I also find the EphemerOS instances incredibly useful for making my development experience consistent across my devices, if I start working on a project up on my Mac, I can instantly resume it on my Windows or Linux PCs with zero downtime. My developer experience is always the same, with an identical operating system and installed tools every time. This massively increases my productivity and it continues to speed up as I add more tools and features to EphemerOS.
EphemerOS's Future
Using EphemerOS for development is great and it provides basic protection against malicious code, it does not provides true isolation as Docker containers should not be treated as a secure boundary without proper configuration. All of the EphemerOS instances are also placed in my central compute VLAN, compromise of this network could result in an attacker traversing my compute network and gaining full control over my homelab. To mitigate these issues I would like to investigate running the EphemerOS instances as a Firecracker MicroVM.
This would completely isolate the VMs and make escape extremely difficult, Firecracker is the technology that underpins the AWS serverless technology, and thus it has been battle tested and was designed with the sole purpose of having extremely rapid cold starts and isolation.
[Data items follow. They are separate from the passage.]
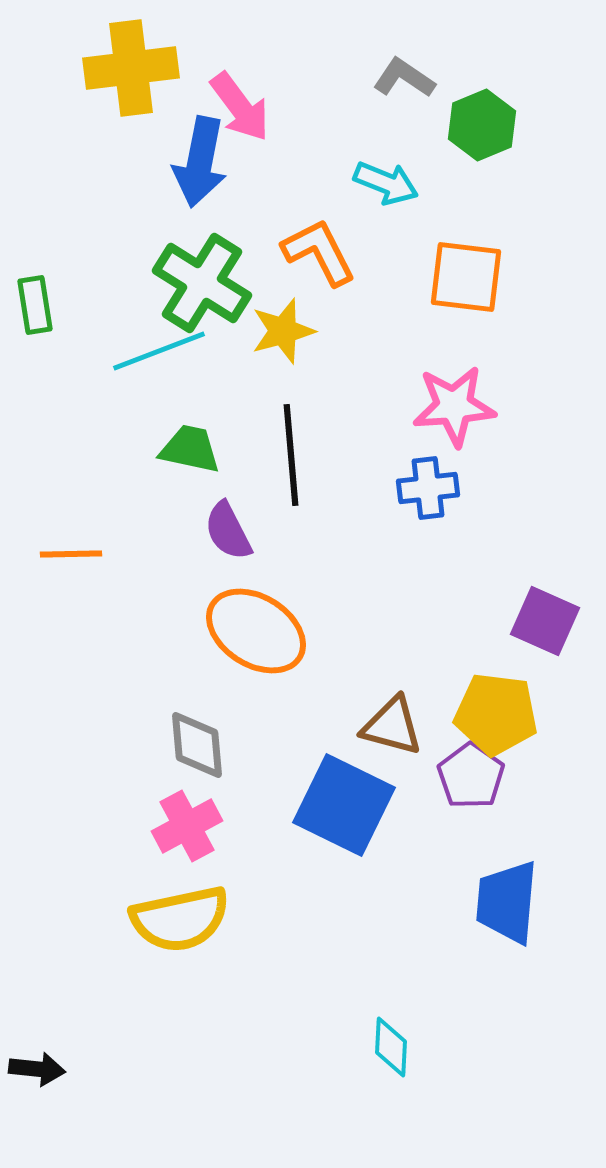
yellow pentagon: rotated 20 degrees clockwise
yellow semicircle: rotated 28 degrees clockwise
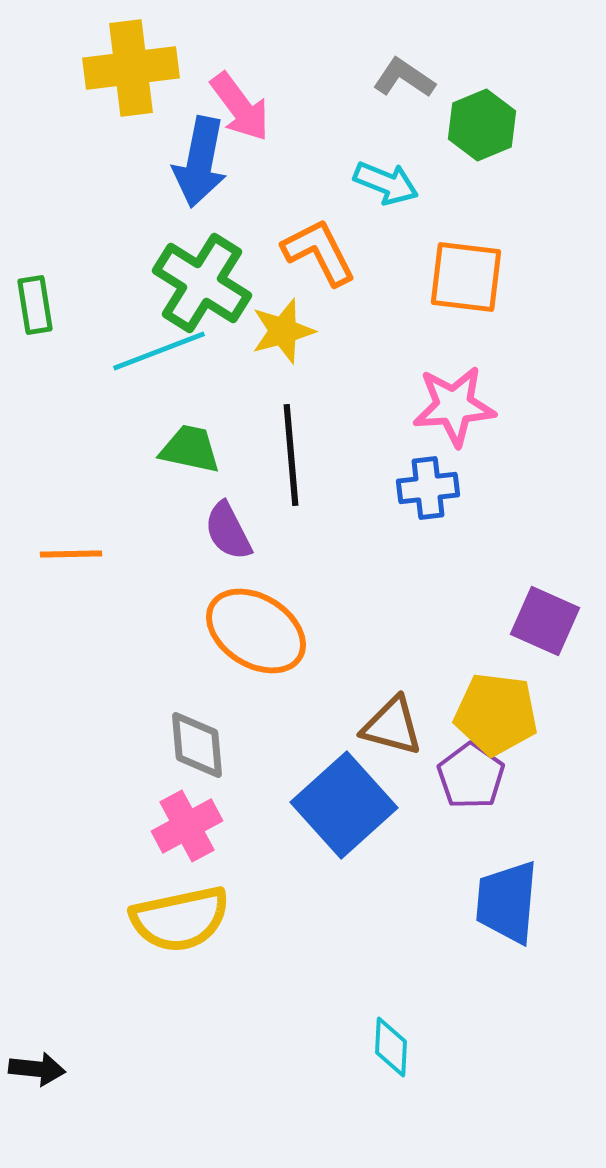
blue square: rotated 22 degrees clockwise
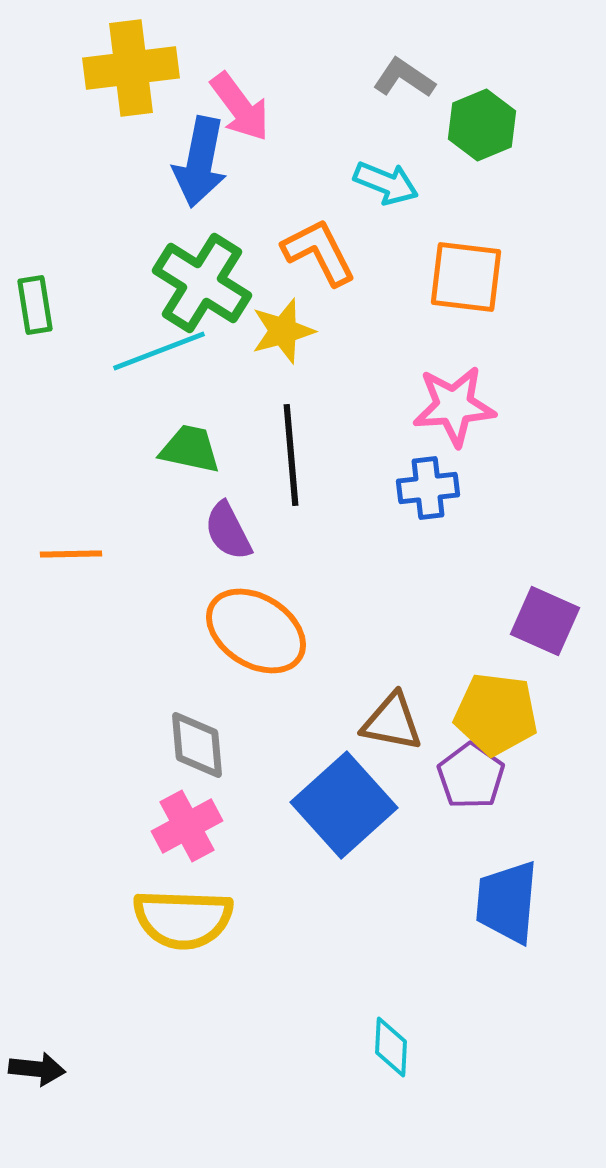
brown triangle: moved 4 px up; rotated 4 degrees counterclockwise
yellow semicircle: moved 3 px right; rotated 14 degrees clockwise
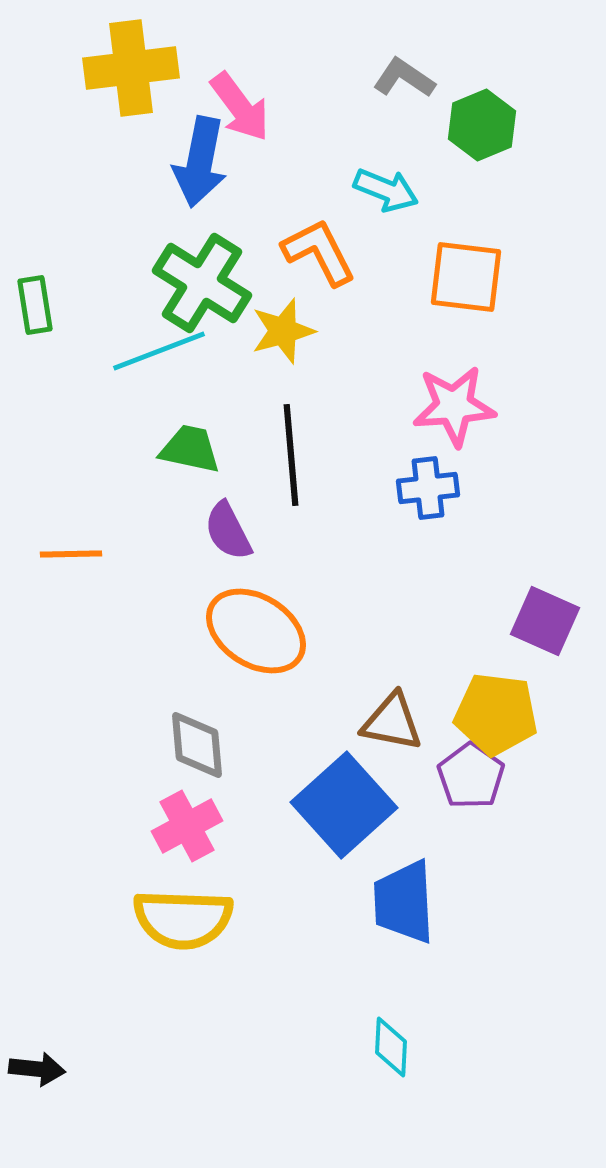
cyan arrow: moved 7 px down
blue trapezoid: moved 103 px left; rotated 8 degrees counterclockwise
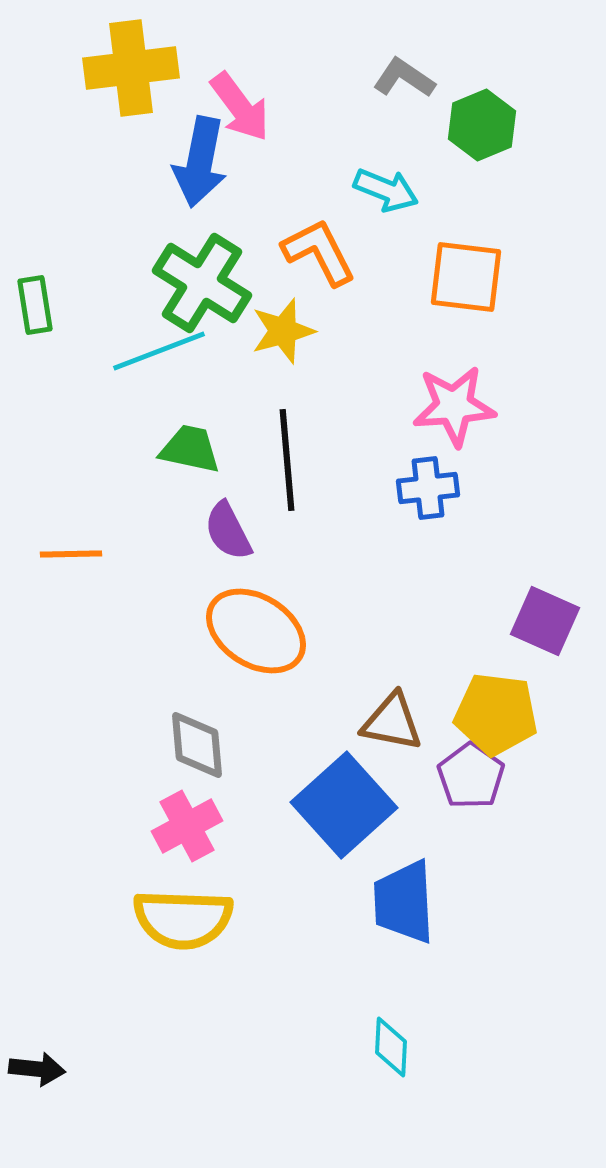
black line: moved 4 px left, 5 px down
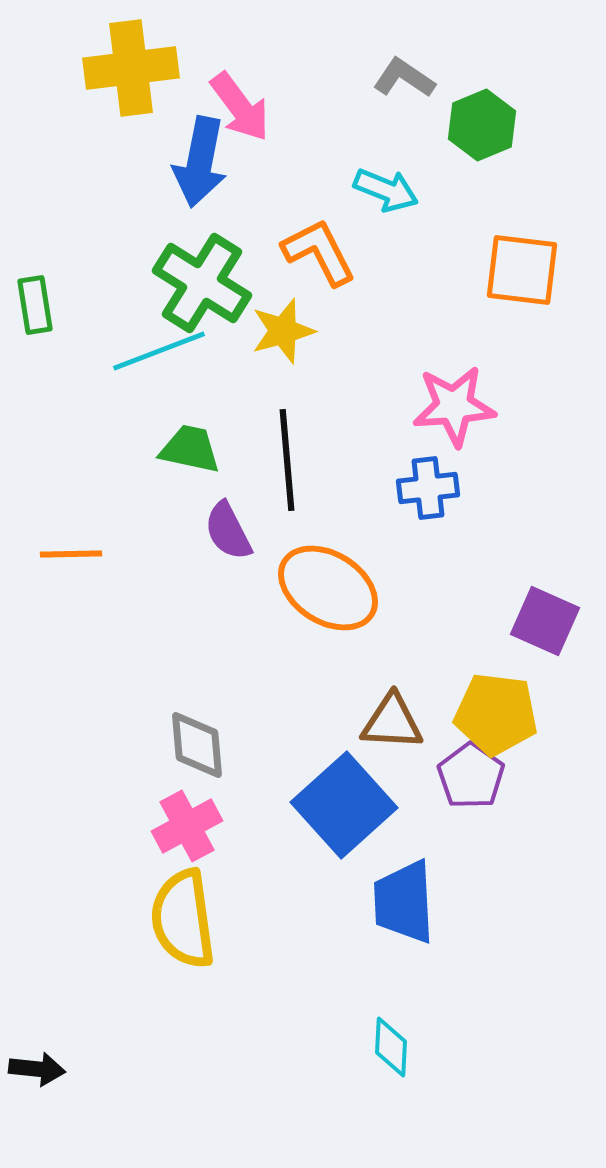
orange square: moved 56 px right, 7 px up
orange ellipse: moved 72 px right, 43 px up
brown triangle: rotated 8 degrees counterclockwise
yellow semicircle: rotated 80 degrees clockwise
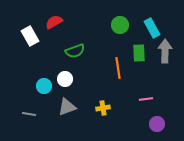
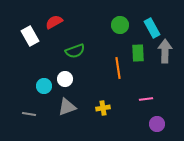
green rectangle: moved 1 px left
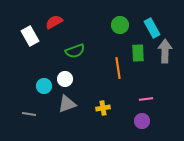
gray triangle: moved 3 px up
purple circle: moved 15 px left, 3 px up
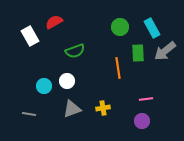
green circle: moved 2 px down
gray arrow: rotated 130 degrees counterclockwise
white circle: moved 2 px right, 2 px down
gray triangle: moved 5 px right, 5 px down
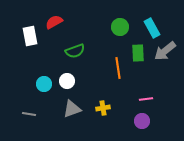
white rectangle: rotated 18 degrees clockwise
cyan circle: moved 2 px up
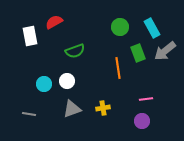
green rectangle: rotated 18 degrees counterclockwise
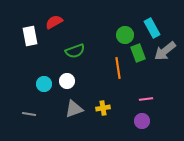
green circle: moved 5 px right, 8 px down
gray triangle: moved 2 px right
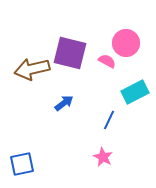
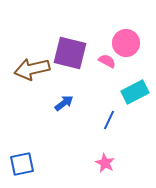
pink star: moved 2 px right, 6 px down
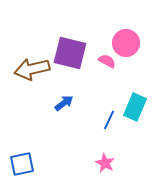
cyan rectangle: moved 15 px down; rotated 40 degrees counterclockwise
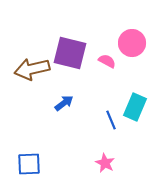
pink circle: moved 6 px right
blue line: moved 2 px right; rotated 48 degrees counterclockwise
blue square: moved 7 px right; rotated 10 degrees clockwise
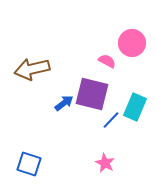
purple square: moved 22 px right, 41 px down
blue line: rotated 66 degrees clockwise
blue square: rotated 20 degrees clockwise
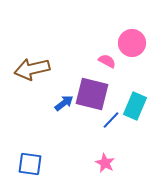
cyan rectangle: moved 1 px up
blue square: moved 1 px right; rotated 10 degrees counterclockwise
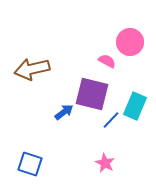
pink circle: moved 2 px left, 1 px up
blue arrow: moved 9 px down
blue square: rotated 10 degrees clockwise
These match up perfectly with EphemerOS's goals and integrating MicroVMs would be a great addition and challenge.
Solving the other networking issue is more complex and would require a dedicated host positioned in a dedicated, locked down network. Specific firewall rules could then be provisioned and destroyed as EphemerOS instances spin up and down to allow SSH sessions from my main network. This could also allow me to manage the internet access that one or many EphemerOS instances have via more firewall rules, giving me full control over them.
Final thoughts
EphemerOS was my first deep dive into dynamically provisioning Docker containers with my own code and not an orchestrator like Kubernetes, it has been a fun experience that has resulted in real world productivity improvements. I would eventually like to release it as a production ready tool once I complete the discussed Firecracker integration, watch this space!